Burning rubbish is a bad idea. Burning plastic (as you seem to be advocating) is a particularly bad idea. It produces many toxins, some of them carcinogenic, and I certainly would not enjoy living next door to you when you burn piles of the seemingly vast amounts of rubbish you appear to accumulate.
Thanks for the advice everyone. I think we need to adapt a new outlook on this, and do more recycling.
We just get frustrated as our porch has become a mini recycling plant.
We have found it difficult to adapt from having weekly general waste collections, to that being fortnightly, so its obviously going to be double the amount of waste.
Our Council put a strict rule out last year that only one wheelie bin for general waste will be permitted. So it was always going to be difficult to adjust to that.
Even before that, before we we're encouraged to recycle, we averaged 4 or 5 black bags of rubbish a week, but it was never an issue as they just collected any amounts of bags, no questions asked.
So to be fair to us we have found it difficult to adjust.
netherfield,
It wasn't intentional.
But if we look at how times have changed since the invention of plastic, and our over the top hectic lives these days, I think waste in general has quadrupled.
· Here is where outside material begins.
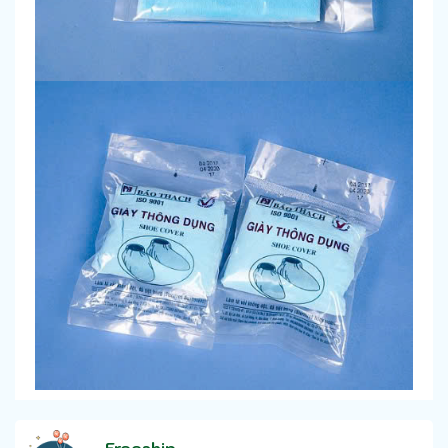
Freeship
And somehow we have had to adapt to force this huge amount of waste through the current bottle neck of how we are expected to get rid of it.
barry1010,
To be honest I don't remember plastic Coke bottles, or fizzy pop brands in any plastic bottle. It was always in tins, or glass bottles.
So based on that plastic use has increased in the last 40 or so years.
I was actually looking at an old family get together photo recently, and it must have been taken roughly 45 years ago, and the drinks on the table were in glass bottles or tins. In fact Coca Cola still produce those miniature glass bottles just like the one in our photo from 45 years ago, but they normally sell them in packs of 4, but they are expensive and not cost affective from the customers point of view. But that just highlights its cheaper to produce drinks or anything in plastic, so cost has played a massive part in our use of plastic.
Can you imagine everything going back to glass bottles, it would hit the soft drink market hard.
I'm amazed at how much waste you produce, I usually only need half the fortnightly collection service offered.
Food waste goes into my wormery, providing valuable compost for my vegetable patch (and gives me an opportunity for an unusual response to "what pets:other" in marketing surveys 🤣).
I certainly remember bin collections when I was a child (1940s).